Parenting is really a unique experience. It really is a privilege to be able to have children and to be a part of their lives. I have 3 kids and they
still continue to amaze me.
Firstly I am amazed at how different they are from me, the rest of their extended family and also from each other. They were each born with qualities that have either made life easy, or difficult for them. They also have qualities that as a parent I feel must be nurtured or discouraged, depending on the qualities, and despite my "best" efforts the basic nature of each child remains intact. I have come to realise that parenting is not about enforcing my ideas, beliefs, or expectations upon my kids, because as I grow older I realise that the more I know the less I understand.
So I journey through life with my family and try to learn with them and to share with them, rather than to teach them. I do not suggest here that kids should be allowed to wander aimlessly without direction and boundaries because that is not healthy. I am rather suggesting that
as parents perhaps we should not be too certain that our ideas and rules are as cast in stone as we would like to believe. Our lives are lived in very different places and spaces. We are a generation apart from our kids and its good to keep this in mind.
My days are taken up with rushing through traffic, the demands of work and the responsibility of making ends meet.
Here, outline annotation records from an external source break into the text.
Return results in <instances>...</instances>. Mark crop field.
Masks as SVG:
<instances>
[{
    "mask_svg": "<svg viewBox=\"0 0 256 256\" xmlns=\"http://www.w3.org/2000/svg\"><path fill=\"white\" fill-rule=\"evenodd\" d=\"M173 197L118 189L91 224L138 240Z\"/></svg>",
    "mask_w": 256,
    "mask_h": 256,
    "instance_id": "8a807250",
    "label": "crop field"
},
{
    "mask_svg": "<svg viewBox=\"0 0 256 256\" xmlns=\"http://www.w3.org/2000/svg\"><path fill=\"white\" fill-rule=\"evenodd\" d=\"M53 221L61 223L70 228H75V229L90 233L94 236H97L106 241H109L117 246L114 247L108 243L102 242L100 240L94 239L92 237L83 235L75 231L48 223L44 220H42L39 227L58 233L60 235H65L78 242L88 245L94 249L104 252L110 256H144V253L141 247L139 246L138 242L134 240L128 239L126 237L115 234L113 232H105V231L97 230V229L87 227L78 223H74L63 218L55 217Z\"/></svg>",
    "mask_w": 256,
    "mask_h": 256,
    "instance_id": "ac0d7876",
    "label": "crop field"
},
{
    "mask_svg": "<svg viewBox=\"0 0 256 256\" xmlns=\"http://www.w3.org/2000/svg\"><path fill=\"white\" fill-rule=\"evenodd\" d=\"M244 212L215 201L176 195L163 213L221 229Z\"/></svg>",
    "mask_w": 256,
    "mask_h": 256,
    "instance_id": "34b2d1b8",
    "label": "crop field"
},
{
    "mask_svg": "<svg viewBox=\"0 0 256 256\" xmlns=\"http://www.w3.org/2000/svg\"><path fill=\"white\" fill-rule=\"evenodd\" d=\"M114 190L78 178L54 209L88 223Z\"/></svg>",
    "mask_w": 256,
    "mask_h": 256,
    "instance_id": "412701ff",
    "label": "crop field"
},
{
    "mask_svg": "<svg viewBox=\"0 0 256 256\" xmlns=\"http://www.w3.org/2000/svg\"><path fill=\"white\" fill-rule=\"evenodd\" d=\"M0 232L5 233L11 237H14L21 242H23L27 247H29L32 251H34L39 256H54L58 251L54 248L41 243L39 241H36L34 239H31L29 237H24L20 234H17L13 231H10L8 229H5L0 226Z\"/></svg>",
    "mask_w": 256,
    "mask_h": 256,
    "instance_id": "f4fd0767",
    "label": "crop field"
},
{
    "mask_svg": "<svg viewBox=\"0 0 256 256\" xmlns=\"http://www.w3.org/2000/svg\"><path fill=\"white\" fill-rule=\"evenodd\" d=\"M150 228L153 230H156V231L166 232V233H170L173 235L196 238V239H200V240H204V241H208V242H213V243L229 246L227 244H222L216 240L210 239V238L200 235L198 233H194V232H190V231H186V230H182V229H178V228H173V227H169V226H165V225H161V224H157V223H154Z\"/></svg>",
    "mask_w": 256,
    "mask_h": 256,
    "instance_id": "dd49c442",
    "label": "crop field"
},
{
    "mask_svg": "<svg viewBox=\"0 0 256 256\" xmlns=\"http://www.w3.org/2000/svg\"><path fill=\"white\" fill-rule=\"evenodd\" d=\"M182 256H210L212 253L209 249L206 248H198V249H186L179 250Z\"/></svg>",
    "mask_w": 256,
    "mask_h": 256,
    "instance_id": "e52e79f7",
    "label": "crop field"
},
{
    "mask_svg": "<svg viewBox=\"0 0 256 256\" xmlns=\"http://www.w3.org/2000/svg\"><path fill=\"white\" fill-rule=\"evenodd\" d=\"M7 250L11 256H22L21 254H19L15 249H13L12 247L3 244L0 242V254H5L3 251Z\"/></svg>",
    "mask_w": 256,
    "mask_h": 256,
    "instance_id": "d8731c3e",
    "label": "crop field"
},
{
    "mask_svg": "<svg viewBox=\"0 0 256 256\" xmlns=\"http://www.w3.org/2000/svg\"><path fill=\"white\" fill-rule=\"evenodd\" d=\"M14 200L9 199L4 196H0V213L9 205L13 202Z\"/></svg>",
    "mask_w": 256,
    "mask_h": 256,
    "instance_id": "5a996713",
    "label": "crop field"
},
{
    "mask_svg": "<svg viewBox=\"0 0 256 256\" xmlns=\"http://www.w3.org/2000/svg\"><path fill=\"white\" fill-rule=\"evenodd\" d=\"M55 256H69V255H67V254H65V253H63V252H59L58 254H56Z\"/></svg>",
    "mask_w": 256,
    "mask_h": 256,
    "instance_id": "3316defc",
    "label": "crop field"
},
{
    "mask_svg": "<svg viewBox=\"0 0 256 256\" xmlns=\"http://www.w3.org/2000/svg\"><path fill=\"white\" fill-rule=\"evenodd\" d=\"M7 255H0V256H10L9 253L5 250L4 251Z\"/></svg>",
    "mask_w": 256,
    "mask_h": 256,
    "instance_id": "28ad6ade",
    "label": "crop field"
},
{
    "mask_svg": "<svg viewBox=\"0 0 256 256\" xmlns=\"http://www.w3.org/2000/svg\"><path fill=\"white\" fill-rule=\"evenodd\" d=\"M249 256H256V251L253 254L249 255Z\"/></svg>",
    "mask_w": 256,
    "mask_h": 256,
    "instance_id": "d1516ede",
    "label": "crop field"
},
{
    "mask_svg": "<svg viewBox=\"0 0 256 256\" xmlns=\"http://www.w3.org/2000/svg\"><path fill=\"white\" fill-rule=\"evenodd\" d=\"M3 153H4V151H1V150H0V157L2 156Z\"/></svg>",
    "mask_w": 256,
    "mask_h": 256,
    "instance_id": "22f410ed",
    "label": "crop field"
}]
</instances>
My kids lives are filled with school, homework and their busy social lives. During the time we spend together we try to share our experiences and make sense of them. This is hard for parents especially since we experience a different world. Even if we manage to remember our childhood or our lives as teenagers, that life is no longer truly relevant in the lives of today's children.
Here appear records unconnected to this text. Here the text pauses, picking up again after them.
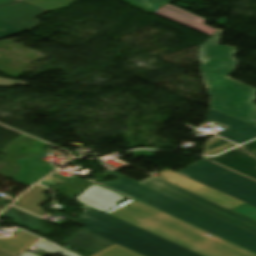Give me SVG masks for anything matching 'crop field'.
<instances>
[{
	"label": "crop field",
	"instance_id": "crop-field-6",
	"mask_svg": "<svg viewBox=\"0 0 256 256\" xmlns=\"http://www.w3.org/2000/svg\"><path fill=\"white\" fill-rule=\"evenodd\" d=\"M144 12H154L182 25L203 32L210 36L214 35L216 29L205 25L206 19L192 13L179 9L159 0H121Z\"/></svg>",
	"mask_w": 256,
	"mask_h": 256
},
{
	"label": "crop field",
	"instance_id": "crop-field-9",
	"mask_svg": "<svg viewBox=\"0 0 256 256\" xmlns=\"http://www.w3.org/2000/svg\"><path fill=\"white\" fill-rule=\"evenodd\" d=\"M207 120L226 128L217 135L238 144L256 139V127L241 120L226 116L212 109L207 114Z\"/></svg>",
	"mask_w": 256,
	"mask_h": 256
},
{
	"label": "crop field",
	"instance_id": "crop-field-27",
	"mask_svg": "<svg viewBox=\"0 0 256 256\" xmlns=\"http://www.w3.org/2000/svg\"><path fill=\"white\" fill-rule=\"evenodd\" d=\"M0 256H12V255H10V254H8V253H5V252H3V251H0Z\"/></svg>",
	"mask_w": 256,
	"mask_h": 256
},
{
	"label": "crop field",
	"instance_id": "crop-field-8",
	"mask_svg": "<svg viewBox=\"0 0 256 256\" xmlns=\"http://www.w3.org/2000/svg\"><path fill=\"white\" fill-rule=\"evenodd\" d=\"M158 175L162 176L160 178H163L181 188L192 191L206 199L217 202L229 209H232L244 203L238 199L228 196L222 192H219L194 180L188 179L168 169L160 172Z\"/></svg>",
	"mask_w": 256,
	"mask_h": 256
},
{
	"label": "crop field",
	"instance_id": "crop-field-2",
	"mask_svg": "<svg viewBox=\"0 0 256 256\" xmlns=\"http://www.w3.org/2000/svg\"><path fill=\"white\" fill-rule=\"evenodd\" d=\"M222 30L200 46L198 60L203 81L211 97L210 108L256 126V90L228 78L238 60L236 48L219 46Z\"/></svg>",
	"mask_w": 256,
	"mask_h": 256
},
{
	"label": "crop field",
	"instance_id": "crop-field-10",
	"mask_svg": "<svg viewBox=\"0 0 256 256\" xmlns=\"http://www.w3.org/2000/svg\"><path fill=\"white\" fill-rule=\"evenodd\" d=\"M221 165L256 179V159L245 153L240 147L215 158L207 157Z\"/></svg>",
	"mask_w": 256,
	"mask_h": 256
},
{
	"label": "crop field",
	"instance_id": "crop-field-15",
	"mask_svg": "<svg viewBox=\"0 0 256 256\" xmlns=\"http://www.w3.org/2000/svg\"><path fill=\"white\" fill-rule=\"evenodd\" d=\"M46 190L48 189L40 185H36L17 202H15L14 205L41 216L45 214V212L42 211L44 209L38 206L46 200V195L42 194V192Z\"/></svg>",
	"mask_w": 256,
	"mask_h": 256
},
{
	"label": "crop field",
	"instance_id": "crop-field-28",
	"mask_svg": "<svg viewBox=\"0 0 256 256\" xmlns=\"http://www.w3.org/2000/svg\"><path fill=\"white\" fill-rule=\"evenodd\" d=\"M162 1L168 3V2H171V1H174V0H162Z\"/></svg>",
	"mask_w": 256,
	"mask_h": 256
},
{
	"label": "crop field",
	"instance_id": "crop-field-29",
	"mask_svg": "<svg viewBox=\"0 0 256 256\" xmlns=\"http://www.w3.org/2000/svg\"><path fill=\"white\" fill-rule=\"evenodd\" d=\"M254 155H256V153Z\"/></svg>",
	"mask_w": 256,
	"mask_h": 256
},
{
	"label": "crop field",
	"instance_id": "crop-field-23",
	"mask_svg": "<svg viewBox=\"0 0 256 256\" xmlns=\"http://www.w3.org/2000/svg\"><path fill=\"white\" fill-rule=\"evenodd\" d=\"M242 147L245 148L250 154H253L256 152V141L243 145Z\"/></svg>",
	"mask_w": 256,
	"mask_h": 256
},
{
	"label": "crop field",
	"instance_id": "crop-field-17",
	"mask_svg": "<svg viewBox=\"0 0 256 256\" xmlns=\"http://www.w3.org/2000/svg\"><path fill=\"white\" fill-rule=\"evenodd\" d=\"M49 11L58 10L70 6L77 0H25Z\"/></svg>",
	"mask_w": 256,
	"mask_h": 256
},
{
	"label": "crop field",
	"instance_id": "crop-field-7",
	"mask_svg": "<svg viewBox=\"0 0 256 256\" xmlns=\"http://www.w3.org/2000/svg\"><path fill=\"white\" fill-rule=\"evenodd\" d=\"M49 12L25 1L0 7V20L22 30L31 31L40 26L38 16Z\"/></svg>",
	"mask_w": 256,
	"mask_h": 256
},
{
	"label": "crop field",
	"instance_id": "crop-field-12",
	"mask_svg": "<svg viewBox=\"0 0 256 256\" xmlns=\"http://www.w3.org/2000/svg\"><path fill=\"white\" fill-rule=\"evenodd\" d=\"M122 199V196L113 191L93 185L80 196H78L75 200L105 212L117 206L116 203Z\"/></svg>",
	"mask_w": 256,
	"mask_h": 256
},
{
	"label": "crop field",
	"instance_id": "crop-field-25",
	"mask_svg": "<svg viewBox=\"0 0 256 256\" xmlns=\"http://www.w3.org/2000/svg\"><path fill=\"white\" fill-rule=\"evenodd\" d=\"M13 1H17V0H0V5L6 4V3H9V2H13Z\"/></svg>",
	"mask_w": 256,
	"mask_h": 256
},
{
	"label": "crop field",
	"instance_id": "crop-field-5",
	"mask_svg": "<svg viewBox=\"0 0 256 256\" xmlns=\"http://www.w3.org/2000/svg\"><path fill=\"white\" fill-rule=\"evenodd\" d=\"M152 189H155L161 193H164L172 198H175L187 205H190L200 211H203L209 215L217 217L221 220L229 222L233 225H237L248 231L256 234V221L246 218L237 213L231 212L219 205H216L208 200L193 195L183 189L175 187L157 177H150L145 181L141 182Z\"/></svg>",
	"mask_w": 256,
	"mask_h": 256
},
{
	"label": "crop field",
	"instance_id": "crop-field-11",
	"mask_svg": "<svg viewBox=\"0 0 256 256\" xmlns=\"http://www.w3.org/2000/svg\"><path fill=\"white\" fill-rule=\"evenodd\" d=\"M44 154L39 153L27 159L16 160L21 165L17 178L21 180L26 186H31L55 168L50 164L44 165L38 158Z\"/></svg>",
	"mask_w": 256,
	"mask_h": 256
},
{
	"label": "crop field",
	"instance_id": "crop-field-3",
	"mask_svg": "<svg viewBox=\"0 0 256 256\" xmlns=\"http://www.w3.org/2000/svg\"><path fill=\"white\" fill-rule=\"evenodd\" d=\"M81 210L84 212L75 220L59 212L53 215L61 214L83 229L144 256H200L88 205Z\"/></svg>",
	"mask_w": 256,
	"mask_h": 256
},
{
	"label": "crop field",
	"instance_id": "crop-field-13",
	"mask_svg": "<svg viewBox=\"0 0 256 256\" xmlns=\"http://www.w3.org/2000/svg\"><path fill=\"white\" fill-rule=\"evenodd\" d=\"M0 217H9L14 223L31 228L44 235L48 233L40 218L16 207L8 208Z\"/></svg>",
	"mask_w": 256,
	"mask_h": 256
},
{
	"label": "crop field",
	"instance_id": "crop-field-14",
	"mask_svg": "<svg viewBox=\"0 0 256 256\" xmlns=\"http://www.w3.org/2000/svg\"><path fill=\"white\" fill-rule=\"evenodd\" d=\"M38 240L39 238L21 231L8 239H0V248L19 256Z\"/></svg>",
	"mask_w": 256,
	"mask_h": 256
},
{
	"label": "crop field",
	"instance_id": "crop-field-1",
	"mask_svg": "<svg viewBox=\"0 0 256 256\" xmlns=\"http://www.w3.org/2000/svg\"><path fill=\"white\" fill-rule=\"evenodd\" d=\"M118 180L101 183L207 231L217 237L136 201H128L108 214L133 224L202 256H256V235L202 213L175 199L137 184L110 170Z\"/></svg>",
	"mask_w": 256,
	"mask_h": 256
},
{
	"label": "crop field",
	"instance_id": "crop-field-19",
	"mask_svg": "<svg viewBox=\"0 0 256 256\" xmlns=\"http://www.w3.org/2000/svg\"><path fill=\"white\" fill-rule=\"evenodd\" d=\"M232 210L256 220V208L247 203H244Z\"/></svg>",
	"mask_w": 256,
	"mask_h": 256
},
{
	"label": "crop field",
	"instance_id": "crop-field-26",
	"mask_svg": "<svg viewBox=\"0 0 256 256\" xmlns=\"http://www.w3.org/2000/svg\"><path fill=\"white\" fill-rule=\"evenodd\" d=\"M21 256H37V255L32 254V253H30V252L26 251V252H25V253H23Z\"/></svg>",
	"mask_w": 256,
	"mask_h": 256
},
{
	"label": "crop field",
	"instance_id": "crop-field-16",
	"mask_svg": "<svg viewBox=\"0 0 256 256\" xmlns=\"http://www.w3.org/2000/svg\"><path fill=\"white\" fill-rule=\"evenodd\" d=\"M236 145L227 142L218 137H212L206 142V146L203 150L204 155H215L227 149H230Z\"/></svg>",
	"mask_w": 256,
	"mask_h": 256
},
{
	"label": "crop field",
	"instance_id": "crop-field-21",
	"mask_svg": "<svg viewBox=\"0 0 256 256\" xmlns=\"http://www.w3.org/2000/svg\"><path fill=\"white\" fill-rule=\"evenodd\" d=\"M34 248L39 249L41 251H44L46 253H49V252H52V253L59 252L58 249L55 246H53V245H51V244H49V243H47V242H45L43 240L39 244H37Z\"/></svg>",
	"mask_w": 256,
	"mask_h": 256
},
{
	"label": "crop field",
	"instance_id": "crop-field-20",
	"mask_svg": "<svg viewBox=\"0 0 256 256\" xmlns=\"http://www.w3.org/2000/svg\"><path fill=\"white\" fill-rule=\"evenodd\" d=\"M1 29H4L6 31L5 32L0 31V39L4 38V37H7V36H11V35L17 34V33L24 32V31H22L20 29H17V28H15L13 26H10V25L5 24V23L0 21V30Z\"/></svg>",
	"mask_w": 256,
	"mask_h": 256
},
{
	"label": "crop field",
	"instance_id": "crop-field-18",
	"mask_svg": "<svg viewBox=\"0 0 256 256\" xmlns=\"http://www.w3.org/2000/svg\"><path fill=\"white\" fill-rule=\"evenodd\" d=\"M92 256H141L117 244H114Z\"/></svg>",
	"mask_w": 256,
	"mask_h": 256
},
{
	"label": "crop field",
	"instance_id": "crop-field-24",
	"mask_svg": "<svg viewBox=\"0 0 256 256\" xmlns=\"http://www.w3.org/2000/svg\"><path fill=\"white\" fill-rule=\"evenodd\" d=\"M63 249V248H62ZM63 251H64V253L67 255V256H79V255H76V254H74V253H72V252H70V251H67V250H65V249H63Z\"/></svg>",
	"mask_w": 256,
	"mask_h": 256
},
{
	"label": "crop field",
	"instance_id": "crop-field-22",
	"mask_svg": "<svg viewBox=\"0 0 256 256\" xmlns=\"http://www.w3.org/2000/svg\"><path fill=\"white\" fill-rule=\"evenodd\" d=\"M18 84H29V83H23V82L12 81V80L0 78V87H10V86L18 85Z\"/></svg>",
	"mask_w": 256,
	"mask_h": 256
},
{
	"label": "crop field",
	"instance_id": "crop-field-4",
	"mask_svg": "<svg viewBox=\"0 0 256 256\" xmlns=\"http://www.w3.org/2000/svg\"><path fill=\"white\" fill-rule=\"evenodd\" d=\"M184 175L256 207V181L206 159L184 170Z\"/></svg>",
	"mask_w": 256,
	"mask_h": 256
}]
</instances>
The hardest part of parenting, I believe, is to allow our children to be the individuals they are destined to be, in the time and place in which they find themselves. This process does not start at 16 or 18, it starts in the first few years and continues for the rest of the life you share with your kids.
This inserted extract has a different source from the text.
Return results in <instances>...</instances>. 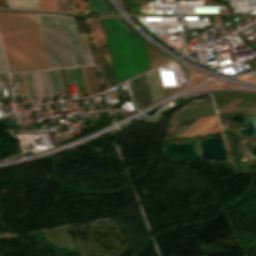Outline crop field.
Masks as SVG:
<instances>
[{"label": "crop field", "instance_id": "obj_21", "mask_svg": "<svg viewBox=\"0 0 256 256\" xmlns=\"http://www.w3.org/2000/svg\"><path fill=\"white\" fill-rule=\"evenodd\" d=\"M57 7H58V11H62L63 12L62 0H57Z\"/></svg>", "mask_w": 256, "mask_h": 256}, {"label": "crop field", "instance_id": "obj_6", "mask_svg": "<svg viewBox=\"0 0 256 256\" xmlns=\"http://www.w3.org/2000/svg\"><path fill=\"white\" fill-rule=\"evenodd\" d=\"M89 23H90V29H91L92 42H93V46H94V50H95V54H96V58H97V62H98V67H99L103 87L106 90V89L110 88V85H109V81H108V77H107V73H106V69H105V65H104V61H103V57H102V53H101L95 25H94V21L89 20Z\"/></svg>", "mask_w": 256, "mask_h": 256}, {"label": "crop field", "instance_id": "obj_22", "mask_svg": "<svg viewBox=\"0 0 256 256\" xmlns=\"http://www.w3.org/2000/svg\"><path fill=\"white\" fill-rule=\"evenodd\" d=\"M28 76H29V83H30V90H31V95L33 97V90H32V85H31V79H30V74L28 72Z\"/></svg>", "mask_w": 256, "mask_h": 256}, {"label": "crop field", "instance_id": "obj_20", "mask_svg": "<svg viewBox=\"0 0 256 256\" xmlns=\"http://www.w3.org/2000/svg\"><path fill=\"white\" fill-rule=\"evenodd\" d=\"M5 81H6L7 95L8 97H11L8 78H5Z\"/></svg>", "mask_w": 256, "mask_h": 256}, {"label": "crop field", "instance_id": "obj_10", "mask_svg": "<svg viewBox=\"0 0 256 256\" xmlns=\"http://www.w3.org/2000/svg\"><path fill=\"white\" fill-rule=\"evenodd\" d=\"M77 36H78L80 47H81V50H82V53H83L85 64L89 65V62H93V61H92V57H91V54H90V50H89V46H88V43H87L86 36H82V35H77Z\"/></svg>", "mask_w": 256, "mask_h": 256}, {"label": "crop field", "instance_id": "obj_9", "mask_svg": "<svg viewBox=\"0 0 256 256\" xmlns=\"http://www.w3.org/2000/svg\"><path fill=\"white\" fill-rule=\"evenodd\" d=\"M88 11L97 13H112L102 0H87Z\"/></svg>", "mask_w": 256, "mask_h": 256}, {"label": "crop field", "instance_id": "obj_23", "mask_svg": "<svg viewBox=\"0 0 256 256\" xmlns=\"http://www.w3.org/2000/svg\"><path fill=\"white\" fill-rule=\"evenodd\" d=\"M27 75V74H26ZM27 81H28V79H27ZM25 84V83H24ZM29 86V85H28ZM26 91V90H25ZM30 91V90H29ZM27 97V96H26ZM31 97V96H30Z\"/></svg>", "mask_w": 256, "mask_h": 256}, {"label": "crop field", "instance_id": "obj_5", "mask_svg": "<svg viewBox=\"0 0 256 256\" xmlns=\"http://www.w3.org/2000/svg\"><path fill=\"white\" fill-rule=\"evenodd\" d=\"M129 86L138 106L152 103L145 74L129 81Z\"/></svg>", "mask_w": 256, "mask_h": 256}, {"label": "crop field", "instance_id": "obj_1", "mask_svg": "<svg viewBox=\"0 0 256 256\" xmlns=\"http://www.w3.org/2000/svg\"><path fill=\"white\" fill-rule=\"evenodd\" d=\"M0 38L13 71L49 69L33 14L0 12Z\"/></svg>", "mask_w": 256, "mask_h": 256}, {"label": "crop field", "instance_id": "obj_19", "mask_svg": "<svg viewBox=\"0 0 256 256\" xmlns=\"http://www.w3.org/2000/svg\"><path fill=\"white\" fill-rule=\"evenodd\" d=\"M64 12H73L72 0H63Z\"/></svg>", "mask_w": 256, "mask_h": 256}, {"label": "crop field", "instance_id": "obj_16", "mask_svg": "<svg viewBox=\"0 0 256 256\" xmlns=\"http://www.w3.org/2000/svg\"><path fill=\"white\" fill-rule=\"evenodd\" d=\"M44 73H45V78H46V82H47L49 100L52 101L53 100L52 98H54L55 95L53 93L52 86H51L49 70L44 71Z\"/></svg>", "mask_w": 256, "mask_h": 256}, {"label": "crop field", "instance_id": "obj_11", "mask_svg": "<svg viewBox=\"0 0 256 256\" xmlns=\"http://www.w3.org/2000/svg\"><path fill=\"white\" fill-rule=\"evenodd\" d=\"M33 75H34V82H35L38 101L39 103H42L41 97L44 96V93H43L40 71L33 72Z\"/></svg>", "mask_w": 256, "mask_h": 256}, {"label": "crop field", "instance_id": "obj_4", "mask_svg": "<svg viewBox=\"0 0 256 256\" xmlns=\"http://www.w3.org/2000/svg\"><path fill=\"white\" fill-rule=\"evenodd\" d=\"M221 132L216 116L172 121L166 127L165 140Z\"/></svg>", "mask_w": 256, "mask_h": 256}, {"label": "crop field", "instance_id": "obj_3", "mask_svg": "<svg viewBox=\"0 0 256 256\" xmlns=\"http://www.w3.org/2000/svg\"><path fill=\"white\" fill-rule=\"evenodd\" d=\"M117 82L149 70L143 40L118 18H102Z\"/></svg>", "mask_w": 256, "mask_h": 256}, {"label": "crop field", "instance_id": "obj_2", "mask_svg": "<svg viewBox=\"0 0 256 256\" xmlns=\"http://www.w3.org/2000/svg\"><path fill=\"white\" fill-rule=\"evenodd\" d=\"M50 69L83 64L74 17L34 14Z\"/></svg>", "mask_w": 256, "mask_h": 256}, {"label": "crop field", "instance_id": "obj_8", "mask_svg": "<svg viewBox=\"0 0 256 256\" xmlns=\"http://www.w3.org/2000/svg\"><path fill=\"white\" fill-rule=\"evenodd\" d=\"M144 43H145L151 69L166 61L171 60L165 55H163L162 53H160L159 51H157L156 49H154L153 47H151L150 45H148L146 42Z\"/></svg>", "mask_w": 256, "mask_h": 256}, {"label": "crop field", "instance_id": "obj_14", "mask_svg": "<svg viewBox=\"0 0 256 256\" xmlns=\"http://www.w3.org/2000/svg\"><path fill=\"white\" fill-rule=\"evenodd\" d=\"M40 9L57 11L56 0H39Z\"/></svg>", "mask_w": 256, "mask_h": 256}, {"label": "crop field", "instance_id": "obj_13", "mask_svg": "<svg viewBox=\"0 0 256 256\" xmlns=\"http://www.w3.org/2000/svg\"><path fill=\"white\" fill-rule=\"evenodd\" d=\"M50 73H51V80H52V85H53V88H54V92L58 91V89H59V91H64L61 76H60V72L55 71L56 78H57L58 89H57V84H56L55 73H54V71H50Z\"/></svg>", "mask_w": 256, "mask_h": 256}, {"label": "crop field", "instance_id": "obj_7", "mask_svg": "<svg viewBox=\"0 0 256 256\" xmlns=\"http://www.w3.org/2000/svg\"><path fill=\"white\" fill-rule=\"evenodd\" d=\"M90 94L100 92L101 88L99 85L98 75L96 67H84Z\"/></svg>", "mask_w": 256, "mask_h": 256}, {"label": "crop field", "instance_id": "obj_18", "mask_svg": "<svg viewBox=\"0 0 256 256\" xmlns=\"http://www.w3.org/2000/svg\"><path fill=\"white\" fill-rule=\"evenodd\" d=\"M78 3V9L75 8V4ZM74 12H85L84 0H73Z\"/></svg>", "mask_w": 256, "mask_h": 256}, {"label": "crop field", "instance_id": "obj_17", "mask_svg": "<svg viewBox=\"0 0 256 256\" xmlns=\"http://www.w3.org/2000/svg\"><path fill=\"white\" fill-rule=\"evenodd\" d=\"M5 72H8V70H7V66H6L3 52L0 45V73H5Z\"/></svg>", "mask_w": 256, "mask_h": 256}, {"label": "crop field", "instance_id": "obj_15", "mask_svg": "<svg viewBox=\"0 0 256 256\" xmlns=\"http://www.w3.org/2000/svg\"><path fill=\"white\" fill-rule=\"evenodd\" d=\"M213 104L211 98H206V99H196V100H191L188 104H186L184 107H193V106H201V105H209Z\"/></svg>", "mask_w": 256, "mask_h": 256}, {"label": "crop field", "instance_id": "obj_12", "mask_svg": "<svg viewBox=\"0 0 256 256\" xmlns=\"http://www.w3.org/2000/svg\"><path fill=\"white\" fill-rule=\"evenodd\" d=\"M64 70H65V74H66L68 84H70L71 79H75L77 91L82 92L79 77H78V73H77V69L76 68H69L68 69L69 76H70V82H69V77H68V71H67V69H64ZM71 84H72V82H71Z\"/></svg>", "mask_w": 256, "mask_h": 256}]
</instances>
As moms and dads we may feel the need to become controlling, because life is easier if we control everything, and because we believe that mom and dad know best. But this is a trap we must try and avoid. Eventually children grow up and it is our job as parents to help them develop a sense of who they are and what they can achieve without being forced one way or another by our expectations and beliefs. I know this is not always a popular idea. Parents are much happier with a formula, or a set of parenting rules, but parenting is not about rules it's about guidance, and our children are not the only ones who need guidance, sometimes we need it too.